Symptomatic central nervous system involvement in adult patients with acute myeloid leukemia

Cancer Manag Res. 2017 Mar 29:9:97-102. doi: 10.2147/CMAR.S125259. eCollection 2017.

Abstract

Introduction: Acute myeloid leukemia (AML) rarely involves the central nervous system (CNS). Little is known about the clinical course in adult AML patients since most studies examined pediatric patients. Therefore, this study analyzed the data of patients treated in three prospective trials of the "Study Alliance Leukemia" (SAL) study group for CNS involvement.
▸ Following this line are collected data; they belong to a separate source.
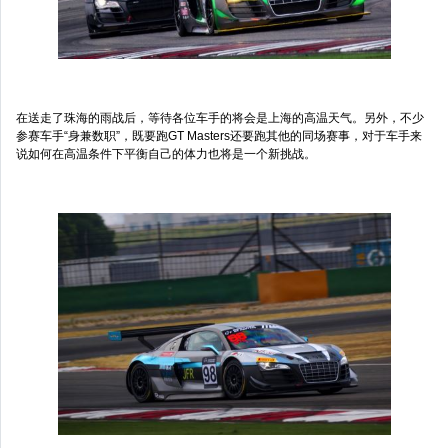
在送走了珠海的雨战后，等待各位车手的将会是上海的高温天气。另外，不少
参赛车手“身兼数职”，既要跑GT Masters还要跑其他的同场赛事，对于车手来
说如何在高温条件下平衡自己的体力也将是一个新挑战。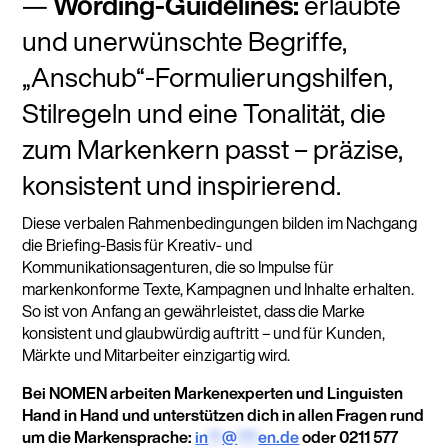
Wording-Guidelines:
erlaubte
und unerwünschte Begriffe,
„Anschub“-Formulierungshilfen,
Stilregeln und eine Tonalität, die
zum Markenkern passt – präzise,
konsistent und inspirierend.
Diese verbalen Rahmenbedingungen bilden im Nachgang
die Briefing-Basis für Kreativ- und
Kommunikationsagenturen, die so Impulse für
markenkonforme Texte, Kampagnen und Inhalte erhalten.
So ist von Anfang an gewährleistet, dass die Marke
konsistent und glaubwürdig auftritt – und für Kunden,
Märkte und Mitarbeiter einzigartig wird.
Bei NOMEN arbeiten Markenexperten und Linguisten
Hand in Hand und unterstützen dich in allen Fragen rund
um die Markensprache:
in
**
@
***
en.de
oder 0211 577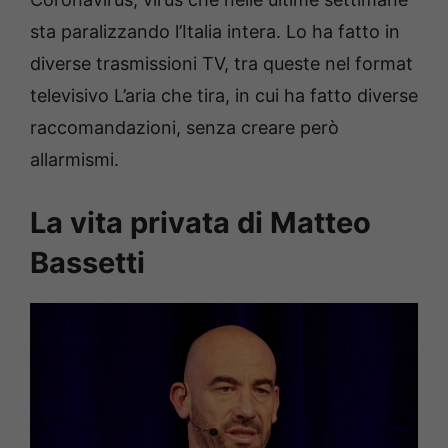
sta paralizzando l’Italia intera. Lo ha fatto in
diverse trasmissioni TV, tra queste nel format
televisivo L’aria che tira, in cui ha fatto diverse
raccomandazioni, senza creare però
allarmismi.
La vita privata di Matteo
Bassetti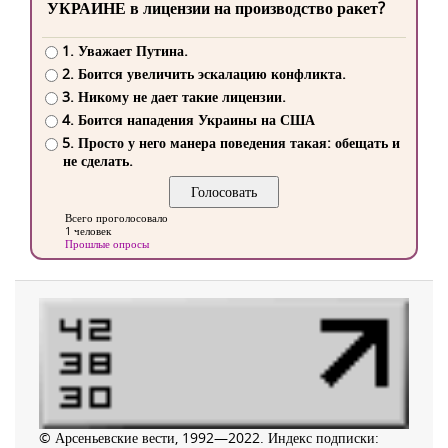
УКРАИНЕ в лицензии на производство ракет?
1. Уважает Путина.
2. Боится увеличить эскалацию конфликта.
3. Никому не дает такие лицензии.
4. Боится нападения Украины на США
5. Просто у него манера поведения такая: обещать и
не сделать.
Всего проголосовало
1 человек
Прошлые опросы
© Арсеньевские вести, 1992—2022. Индекс подписки:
Methods: In all, 3,261 AML patients included in the prospective AML96, AML2003, and AML60+ trials of the SAL study group were analyzed. Symptomatic patients underwent cerebrospinal fluid (CSF) puncture and CNS involvement was diagnosed depending on morphology and/or flow cytometry of the CSF. Cytogenetic, molecular, clinical, and laboratory parameters were analyzed in order to identify risk factors.
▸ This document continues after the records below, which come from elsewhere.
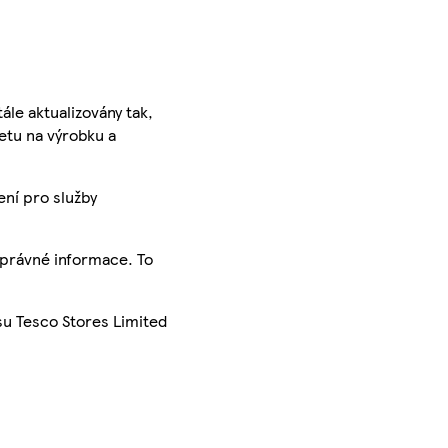
ále aktualizovány tak,
ketu na výrobku a
ení pro služby
správné informace. To
su Tesco Stores Limited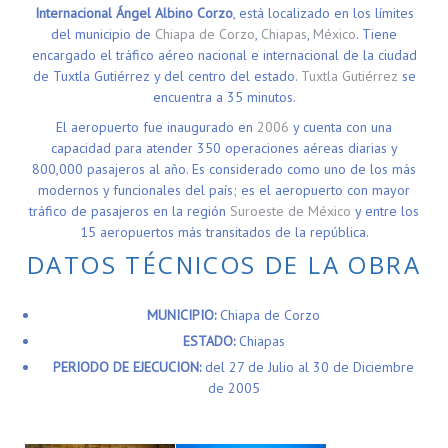
Internacional Ángel Albino Corzo
, está localizado en los límites
del municipio de
Chiapa de Corzo
,
Chiapas
,
México
. Tiene
encargado el tráfico aéreo nacional e internacional de la ciudad
de Tuxtla Gutiérrez y del centro del estado.
Tuxtla Gutiérrez
se
encuentra a 35 minutos.
El aeropuerto fue inaugurado en
2006
y cuenta con una
capacidad para atender 350 operaciones aéreas diarias y
800,000 pasajeros al año.
Es considerado como uno de los más
modernos y funcionales del país;
es el aeropuerto con mayor
tráfico de pasajeros en la región
Suroeste de México
y entre los
15 aeropuertos más transitados de la república.
DATOS TÉCNICOS DE LA OBRA
MUNICIPIO:
Chiapa de Corzo
ESTADO:
Chiapas
PERIODO DE EJECUCION:
del 27 de Julio al 30 de Diciembre
de 2005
Results: A total of 55 patients had proven symptomatic CNS involvement. Significantly more patients revealed CNS involvement at relapse (34 patients, 2.9%) compared with first diagnosis (21 patients, 0.6%), p<0.001. CNS involvement at initial diagnosis had a significantly higher frequency in patients with complex aberrant karyotypes, high serum lactate dehydrogenase activity, French-American-British M5 subtype, FLT3-internal tandem duplication (ITD) mutations alone, and co-occurrence of a FLT3-ITD and NPM1 mutation. Furthermore, AML patients with CNS involvement at diagnosis had an inferior outcome compared with patients without CNS involvement even if treated with intrathecal chemotherapy with an overall survival of 11% versus 30% at 5 years, p=0.004.

Conclusion: This study analyzed the largest data set of adult AML patients with proven CNS involvement reported so far. The data demonstrated very low prevalence of CNS involvement at initial diagnosis in adult patients with AML, and described new risk factors. In patients with risk factors, intense diagnostic and treatment strategies should be employed in the future.

Keywords: CNS-involvement; Meningeal leukemia; cerebrospinal fluid; extramedullary leukemia.